While challenger Pia Raymond’s recent public financing haul of $74,533 put her in a position to mount a serious challenge to incumbent City Councilmember Mathieu Eugene in the upcoming Sept. 12 Democratic Primary for the 40th City Council District, her other challengers on the ballot were not as fortunate.
In particular, challenger Brian Cunningham raised a healthy $41,717 in total and put in for $22,058 in claims that were eligible for a $6-to$1 match in public dollars, but this claim didn’t pass the Campaign Finance Board (CFB) audit.
Public funds are given only if city council candidates can collect at least 75 contributions of $10-$175 from within their district. They also must raise $5,000 in citywide contributions of up to $175 of a resident’s contribution.
A CFB spokesperson refused to comment as to the particular reason that Cunningham’s campaign did not receive public funding. The spokesperson added that any candidates who did not receive matching funds most likely did not reach the required thresholds. Other possible reasons include errors in paper work such as not providing addresses of contributors.
Cunningham said that the CFB was currently verifying the contributions his campaign had submitted. He said he was sure his campaign would be able to receive matching funds by the next and last disbursement of these funds. That date is Sept. 8, just four days before the primary.
“To date, as a non-incumbent candidate we have 623 donors. We’ve raised $45,000 dollars with the average donation being $67 dollars. The incumbent has [raised] $84,000,” said Cunningham. “So when you talk about what that public matching funds does, it equalizes the playing field obviously he has less donors than we do, but has more money than we do because he’s getting bigger checks than we are.”
Cunningham argued that though his campaign had not yet received matching public funds, it was important to ensure an efficient and meticulous process within the Campaign Finance Board system.
“These are taxpayer dollars, this is my money and your money,” said Cunningham. “This is everyone’s money that is being used in campaigns to help elect the right people to city and state government.”

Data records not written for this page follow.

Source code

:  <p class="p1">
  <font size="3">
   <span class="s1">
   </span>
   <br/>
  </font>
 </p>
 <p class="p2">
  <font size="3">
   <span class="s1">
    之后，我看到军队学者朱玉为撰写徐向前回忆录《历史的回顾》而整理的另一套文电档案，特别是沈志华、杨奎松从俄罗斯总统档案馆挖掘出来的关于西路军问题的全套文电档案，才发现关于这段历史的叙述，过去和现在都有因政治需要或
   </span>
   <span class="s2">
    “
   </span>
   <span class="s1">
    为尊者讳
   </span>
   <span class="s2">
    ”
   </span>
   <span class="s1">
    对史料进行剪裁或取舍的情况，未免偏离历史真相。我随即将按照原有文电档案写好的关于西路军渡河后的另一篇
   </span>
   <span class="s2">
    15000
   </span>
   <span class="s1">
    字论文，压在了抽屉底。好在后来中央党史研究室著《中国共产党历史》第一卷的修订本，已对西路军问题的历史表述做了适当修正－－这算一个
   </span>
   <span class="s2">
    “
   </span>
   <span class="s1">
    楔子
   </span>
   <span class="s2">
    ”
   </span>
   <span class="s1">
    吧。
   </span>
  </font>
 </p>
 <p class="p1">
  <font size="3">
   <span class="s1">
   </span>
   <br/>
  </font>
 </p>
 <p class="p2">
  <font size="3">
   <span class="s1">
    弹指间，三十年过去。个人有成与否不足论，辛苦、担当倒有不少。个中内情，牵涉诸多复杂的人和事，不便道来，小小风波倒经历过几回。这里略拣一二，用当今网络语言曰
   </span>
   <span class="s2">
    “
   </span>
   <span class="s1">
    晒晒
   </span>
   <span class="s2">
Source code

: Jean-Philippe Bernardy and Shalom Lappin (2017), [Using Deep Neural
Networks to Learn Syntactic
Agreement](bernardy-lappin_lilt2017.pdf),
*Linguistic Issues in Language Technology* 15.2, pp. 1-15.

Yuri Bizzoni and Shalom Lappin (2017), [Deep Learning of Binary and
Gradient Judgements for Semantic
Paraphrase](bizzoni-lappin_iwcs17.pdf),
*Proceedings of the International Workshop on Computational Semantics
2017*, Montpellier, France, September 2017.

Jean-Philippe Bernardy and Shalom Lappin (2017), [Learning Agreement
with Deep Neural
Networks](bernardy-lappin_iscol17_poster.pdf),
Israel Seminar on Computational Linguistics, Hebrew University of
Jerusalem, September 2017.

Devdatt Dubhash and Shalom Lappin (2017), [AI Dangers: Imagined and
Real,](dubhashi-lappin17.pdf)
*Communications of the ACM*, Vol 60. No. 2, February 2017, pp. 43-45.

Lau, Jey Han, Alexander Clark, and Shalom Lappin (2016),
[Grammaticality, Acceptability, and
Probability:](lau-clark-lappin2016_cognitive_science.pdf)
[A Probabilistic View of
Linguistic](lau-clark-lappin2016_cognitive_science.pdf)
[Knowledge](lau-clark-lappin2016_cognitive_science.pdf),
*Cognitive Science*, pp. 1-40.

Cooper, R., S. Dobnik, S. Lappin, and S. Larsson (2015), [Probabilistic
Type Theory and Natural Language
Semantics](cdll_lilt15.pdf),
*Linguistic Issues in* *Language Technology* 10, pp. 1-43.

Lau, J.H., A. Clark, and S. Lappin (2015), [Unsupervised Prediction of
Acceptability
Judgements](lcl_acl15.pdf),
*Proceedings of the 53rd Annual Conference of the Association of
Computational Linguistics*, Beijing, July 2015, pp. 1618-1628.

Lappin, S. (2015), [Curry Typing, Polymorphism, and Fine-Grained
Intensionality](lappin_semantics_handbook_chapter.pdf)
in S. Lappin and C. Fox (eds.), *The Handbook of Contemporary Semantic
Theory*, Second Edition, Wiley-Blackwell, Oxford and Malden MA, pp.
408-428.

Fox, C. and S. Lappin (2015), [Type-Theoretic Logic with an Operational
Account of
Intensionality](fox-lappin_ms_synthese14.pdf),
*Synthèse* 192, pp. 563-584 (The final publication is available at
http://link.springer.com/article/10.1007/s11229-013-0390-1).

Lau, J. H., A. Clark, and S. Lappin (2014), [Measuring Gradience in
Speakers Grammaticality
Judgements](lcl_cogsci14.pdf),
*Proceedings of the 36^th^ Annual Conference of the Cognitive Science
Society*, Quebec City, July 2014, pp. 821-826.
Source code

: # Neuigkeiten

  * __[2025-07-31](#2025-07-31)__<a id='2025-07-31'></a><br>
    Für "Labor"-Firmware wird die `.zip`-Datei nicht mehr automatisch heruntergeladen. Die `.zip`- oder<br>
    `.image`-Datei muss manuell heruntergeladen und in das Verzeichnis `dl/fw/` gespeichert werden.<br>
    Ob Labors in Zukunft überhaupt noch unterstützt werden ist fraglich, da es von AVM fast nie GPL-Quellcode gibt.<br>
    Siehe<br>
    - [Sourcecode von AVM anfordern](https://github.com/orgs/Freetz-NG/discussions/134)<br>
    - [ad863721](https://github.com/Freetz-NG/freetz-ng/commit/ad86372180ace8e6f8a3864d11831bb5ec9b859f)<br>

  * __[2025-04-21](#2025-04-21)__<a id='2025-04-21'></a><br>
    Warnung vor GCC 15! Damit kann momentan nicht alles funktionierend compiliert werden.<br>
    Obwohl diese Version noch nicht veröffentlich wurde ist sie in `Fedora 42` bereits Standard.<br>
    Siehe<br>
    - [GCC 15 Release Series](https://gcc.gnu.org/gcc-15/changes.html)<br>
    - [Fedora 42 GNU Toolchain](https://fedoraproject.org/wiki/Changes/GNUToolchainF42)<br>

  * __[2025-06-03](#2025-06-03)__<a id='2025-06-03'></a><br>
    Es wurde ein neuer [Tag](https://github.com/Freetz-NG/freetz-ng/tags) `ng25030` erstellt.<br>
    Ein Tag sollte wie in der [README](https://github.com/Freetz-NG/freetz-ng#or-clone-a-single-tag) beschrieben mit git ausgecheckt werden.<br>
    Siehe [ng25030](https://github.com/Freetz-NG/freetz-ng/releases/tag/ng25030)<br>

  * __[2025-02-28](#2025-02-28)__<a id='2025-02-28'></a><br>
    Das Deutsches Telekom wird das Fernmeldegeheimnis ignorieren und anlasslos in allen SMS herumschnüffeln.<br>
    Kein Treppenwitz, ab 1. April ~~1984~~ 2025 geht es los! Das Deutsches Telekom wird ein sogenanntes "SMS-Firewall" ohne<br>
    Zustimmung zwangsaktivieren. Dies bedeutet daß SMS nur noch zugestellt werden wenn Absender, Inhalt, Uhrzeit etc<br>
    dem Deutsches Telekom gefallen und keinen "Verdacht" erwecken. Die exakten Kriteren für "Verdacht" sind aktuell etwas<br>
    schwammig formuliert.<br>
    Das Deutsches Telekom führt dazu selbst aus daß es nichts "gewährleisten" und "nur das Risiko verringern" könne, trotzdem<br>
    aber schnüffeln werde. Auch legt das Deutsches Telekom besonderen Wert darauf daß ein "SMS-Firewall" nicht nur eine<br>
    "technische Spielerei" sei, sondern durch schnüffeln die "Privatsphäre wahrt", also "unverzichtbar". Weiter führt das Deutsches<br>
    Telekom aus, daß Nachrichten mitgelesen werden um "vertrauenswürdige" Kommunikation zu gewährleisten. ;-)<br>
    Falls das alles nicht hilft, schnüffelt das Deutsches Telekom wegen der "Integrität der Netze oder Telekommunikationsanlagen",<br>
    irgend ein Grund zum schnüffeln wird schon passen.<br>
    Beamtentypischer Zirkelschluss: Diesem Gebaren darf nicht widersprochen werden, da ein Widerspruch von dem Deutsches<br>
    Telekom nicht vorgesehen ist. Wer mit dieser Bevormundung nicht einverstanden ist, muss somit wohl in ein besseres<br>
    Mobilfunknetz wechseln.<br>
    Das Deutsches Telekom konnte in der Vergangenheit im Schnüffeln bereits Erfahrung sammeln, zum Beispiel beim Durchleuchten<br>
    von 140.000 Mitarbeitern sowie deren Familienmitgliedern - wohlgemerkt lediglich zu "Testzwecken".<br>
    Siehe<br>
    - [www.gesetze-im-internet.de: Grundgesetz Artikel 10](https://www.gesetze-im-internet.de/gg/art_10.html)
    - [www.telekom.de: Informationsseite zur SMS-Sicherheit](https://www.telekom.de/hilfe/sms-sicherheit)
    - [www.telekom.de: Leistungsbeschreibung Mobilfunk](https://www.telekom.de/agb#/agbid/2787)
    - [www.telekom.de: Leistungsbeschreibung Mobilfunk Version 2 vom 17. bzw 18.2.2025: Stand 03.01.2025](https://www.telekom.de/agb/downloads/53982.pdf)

Above all, Cunningham emphasized the importance of voter turnout.
“To me, the real thing is making sure that we continue to have those checks and balances in our public systems, but also making sure that we increase voter turnout,” said Cunningham. “If no one votes, you could have all the money you want and nothing would happen.”
A fourth candidate in the race, Jennifer Berkley, raised $5,382 and has an estimated balance of $850 on hand, according to the CFB website.
The district includes Crown Heights, Prospect Park, Lefferts Gardens, Flatbush, East Flatbush and Ditmas Park.